Wege’s efforts at conflict resolution began after her divorce in 1995, when she said she realized neither she nor her ex-husband could talk through a problem assertively. “I thought of getting conflict resolution taught in schools to ensure that not only would my children be able to talk through a conflict but so would anyone they chose as their spouse,” she says.

The result was the Crusade Foundation, formed in 1998, which gave grants for anti-bullying programs to schools in Connecticut. After the shootings at Columbine High School in 1999, the organization created conflict resolution training programs across Connecticut. Crusade was an anagram of the first letters of Conflict Resolution Designed for Educators in the United States.

A decade passed, and violence didn’t abate.

“I was sensing that the rate of violence was escalating,” she says. “So as a basic first attempt to discourage a person that might be thinking of doing violence, I bought ad space and created a print that encouraged finding other options.”

She had read The Stick-Up Kids by Randol Contreras, a 2012 book “about boys growing up in the South Bronx and how much violence they used to steal from drug dealers. How could I live in the same city with them without trying in some way to change their lives?’’ Wege asks.

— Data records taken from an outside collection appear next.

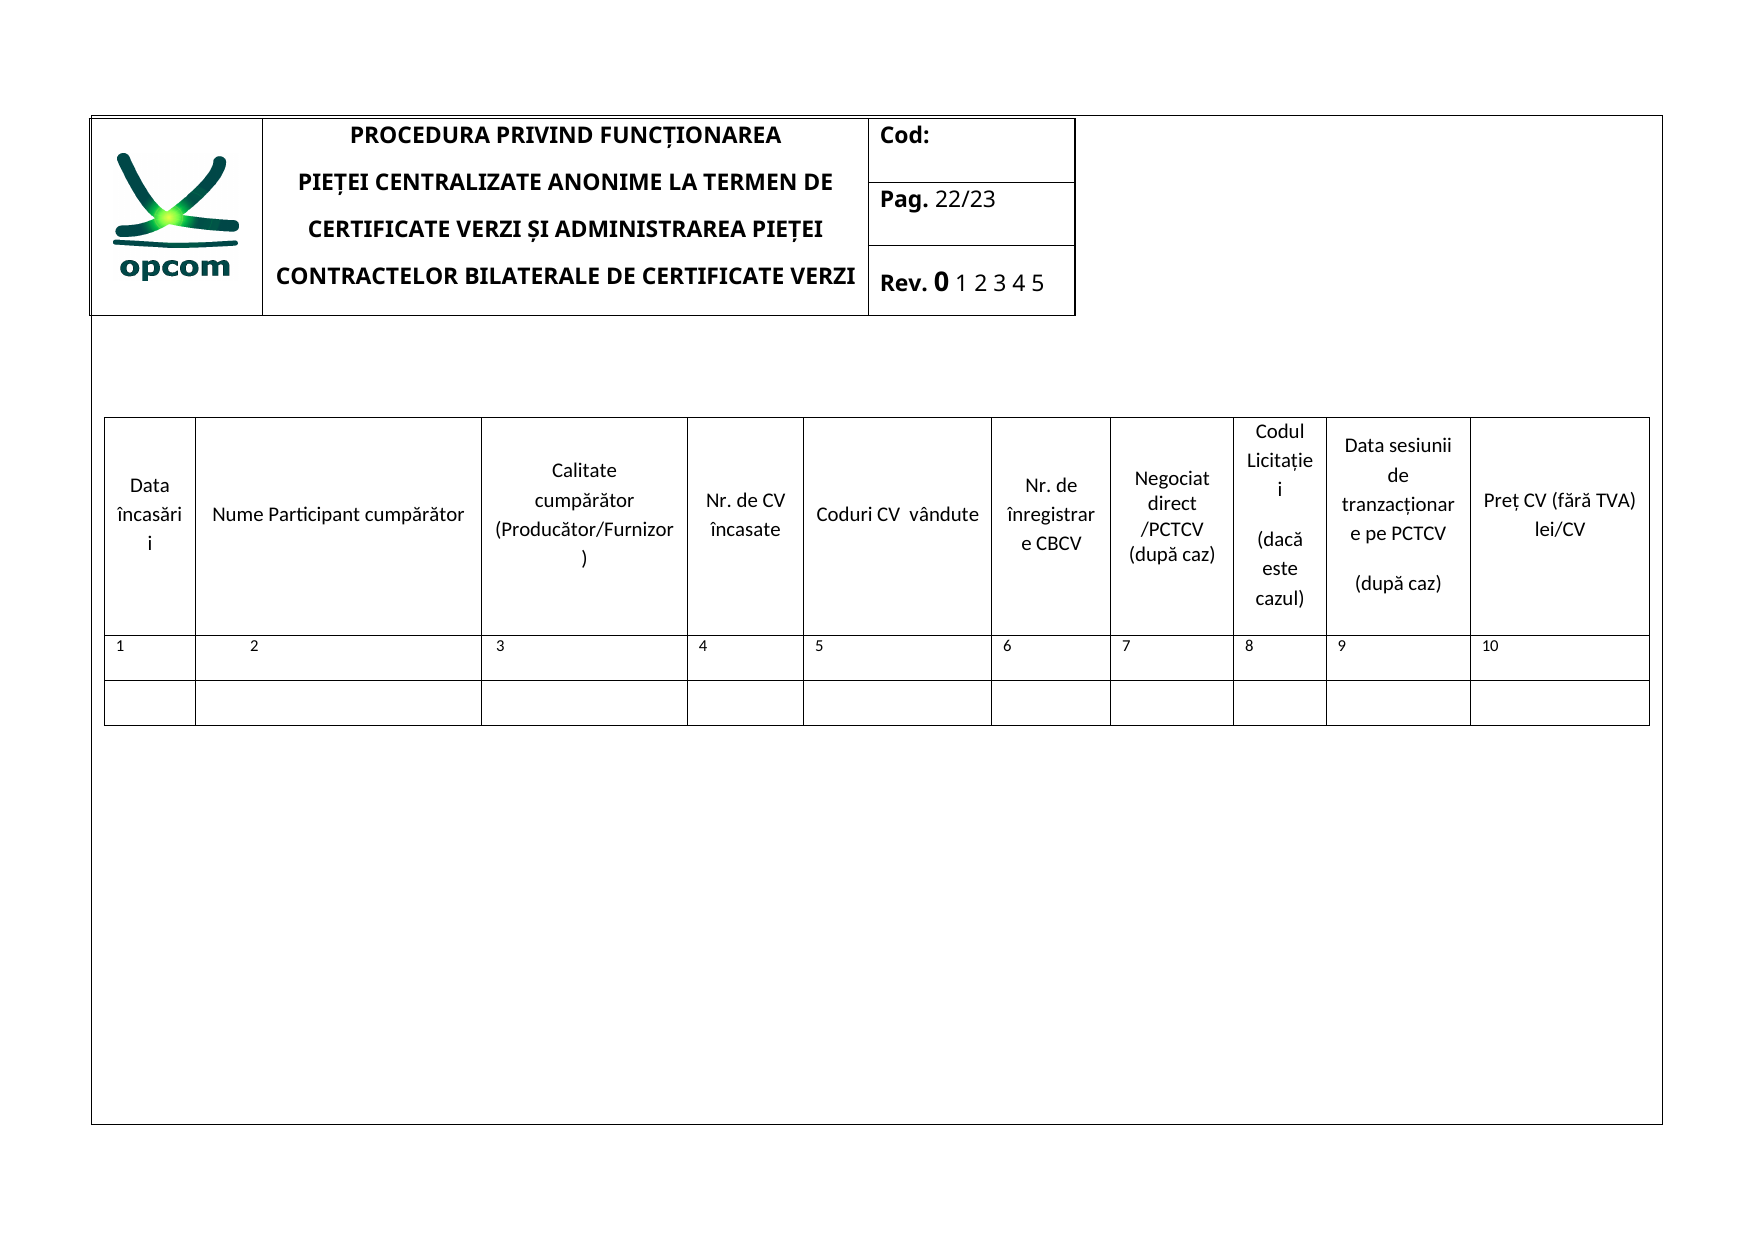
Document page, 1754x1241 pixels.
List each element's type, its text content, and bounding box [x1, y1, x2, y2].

table_cell [688, 681, 803, 724]
table_cell [1327, 636, 1470, 679]
table_cell [1234, 681, 1326, 724]
table_header Data sesiunii de tranzacționare pe PCTCV (după caz) [1327, 418, 1470, 634]
table_header Nume Participant cumpărător [196, 418, 481, 634]
table_cell [804, 681, 991, 724]
table_header Codul Licitației (dacă este cazul) [1234, 418, 1326, 634]
table_cell [992, 681, 1110, 724]
table_cell [105, 681, 195, 724]
table_header Calitate cumpărător (Producător/Furnizor) [482, 418, 687, 634]
picture [113, 153, 239, 281]
table_cell [1234, 636, 1326, 679]
table_cell [1327, 681, 1470, 724]
table_cell [992, 636, 1110, 679]
table_cell [1111, 681, 1233, 724]
table_cell [688, 636, 803, 679]
table_header Nr. de CV încasate [688, 418, 803, 634]
table_header Nr. de înregistrare CBCV [992, 418, 1110, 634]
table_cell [196, 636, 481, 679]
table_header Coduri CV vândute [804, 418, 991, 634]
table_header Data încasării [105, 418, 195, 634]
table_cell [1471, 681, 1649, 724]
table_cell [1111, 636, 1233, 679]
table_cell [482, 681, 687, 724]
table_cell [482, 636, 687, 679]
table_cell [804, 636, 991, 679]
table_cell [105, 636, 195, 679]
table_cell [1471, 636, 1649, 679]
table_cell [196, 681, 481, 724]
table_header Negociat direct /PCTCV (după caz) [1111, 418, 1233, 634]
table_header Preț CV (fără TVA) lei/CV [1471, 418, 1649, 634]
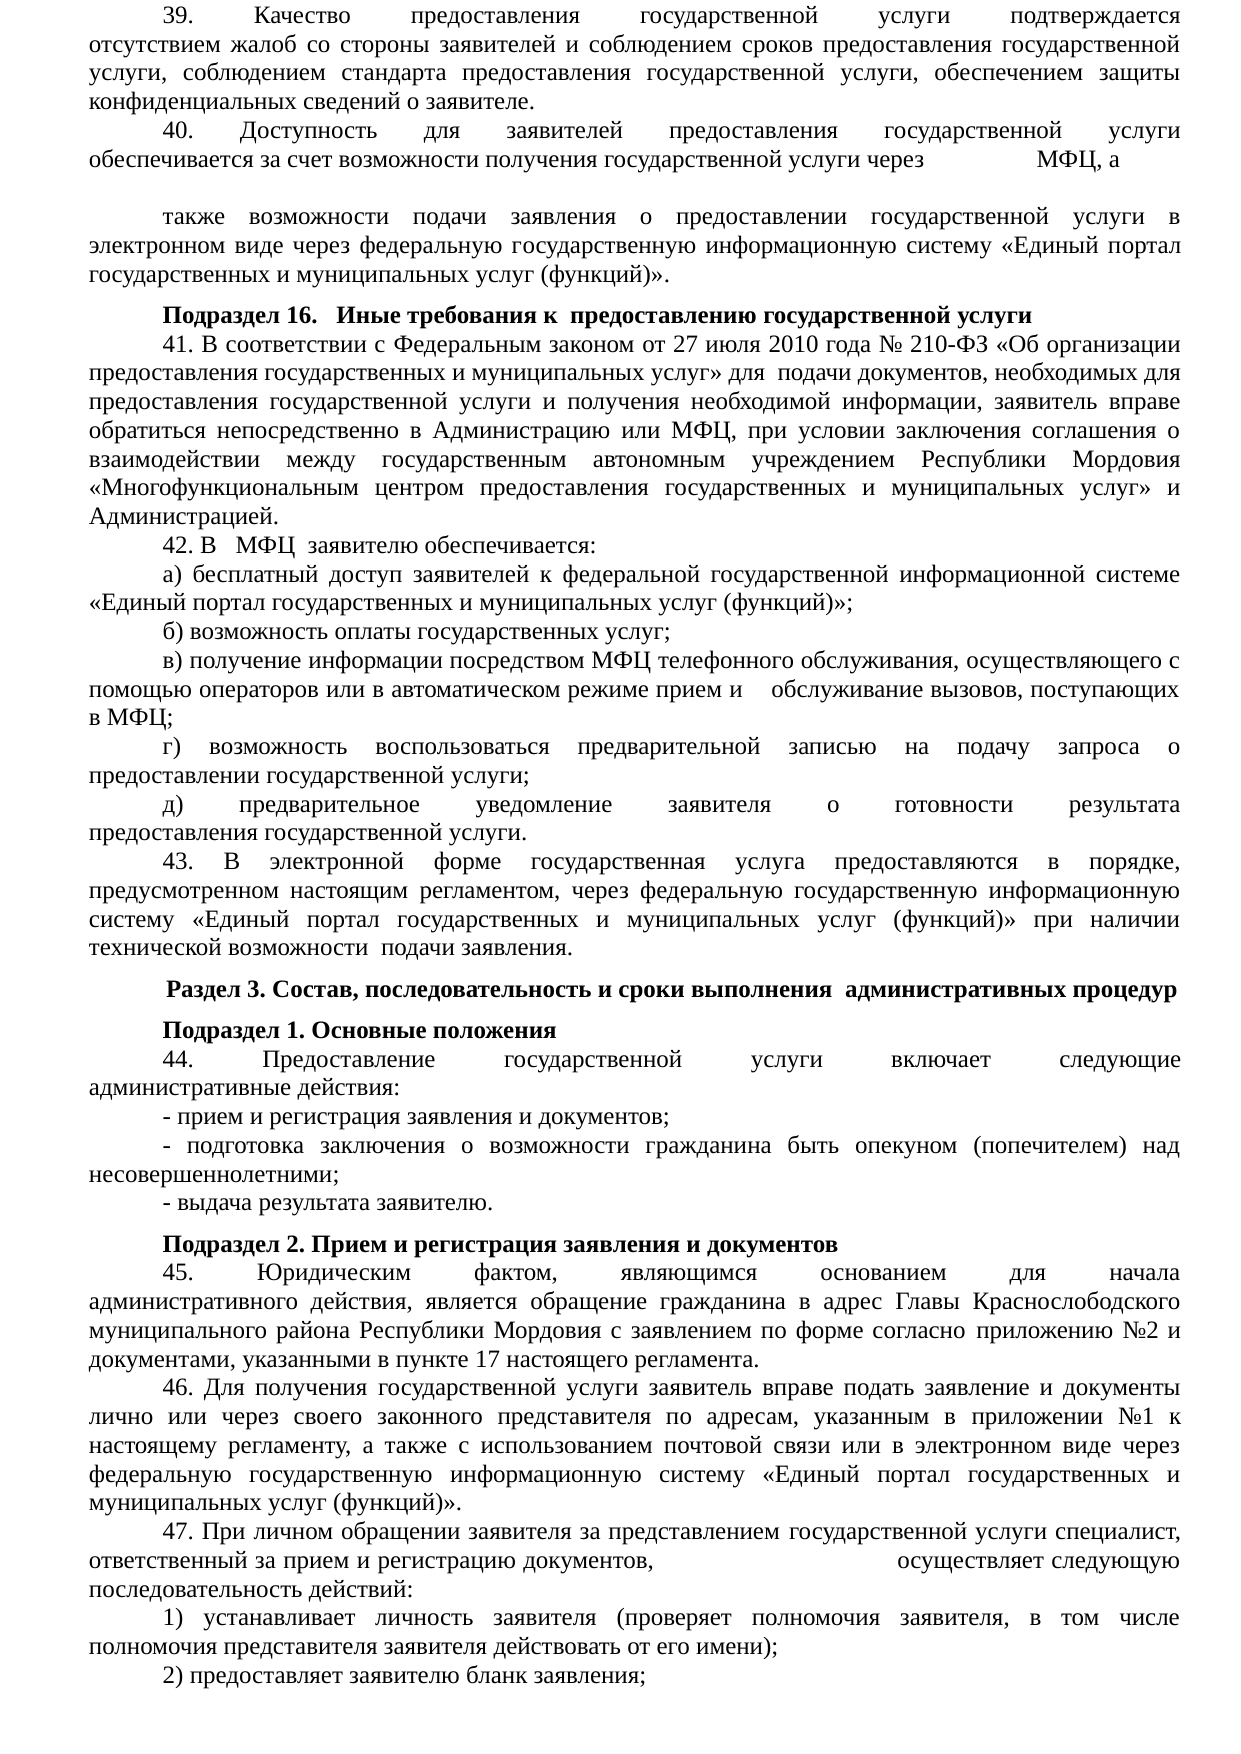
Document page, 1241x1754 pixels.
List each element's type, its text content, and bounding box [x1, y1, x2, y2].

The first Reject Violence prints appeared in 2013. “They were a knee-jerk, probably feeble, attempt to lessen violence, but they were out on the streets for people of all ages to see,” she says.

In November 2013 Wege launched We Oppose Violence Everywhere Now (WOVEN) as its board chair. A nonprofit organization based in New York City, WOVEN says it “aspires to end violence in our lifetime.” Using its digital platform, urban print art and grassroots organizing, WOVEN aims for collaborative efforts to create solutions to end violence. It has provided grants to local, national and international organizations and created Nurturing Inclusive Community Environment (NICE), a program to implement community-building circles and conflict resolution practices in high schools.

Reject Violence artwork, repeated 4 times on different bright and bold colorsWege credits the SOE’s Office of Professional Research and Development for assistance in developing and evaluating NICE. Its director, Research Professor Scott Shablak, and Research Coordinator Mary Welker “have helped us so much.”

NICE is in the third year of a pilot program with the East Ramapo School District, where, Wege says, the suspension rate fell 59 percent in the second year and the graduation rate has gone up more than 10 percent.

“Our goal is to create nurturing environments in all public schools where kids of all abilities will feel welcome and empathetic and assertive,” she says. “When students make mistakes, they will be guided in learning from them, not suffer isolation and punishment.”

The welfare of all students, nationwide, is her priority. The New York Times published a letter from her in October reacting to an article about a Des Moines, Iowa, football team that can’t compete with richer suburban schools. She called for the federal government to pay for school education.

“Continuing to have local school districts pay for our children so unequally is a crime. Every school should have well-funded athletics, art, music, social workers, counselors and a nurturing staff,” she wrote.

Wege concluded with a goal all educators share: “The federal government could proudly raise the bar for all of its schools and reduce failing schools in America to an oxymoron.”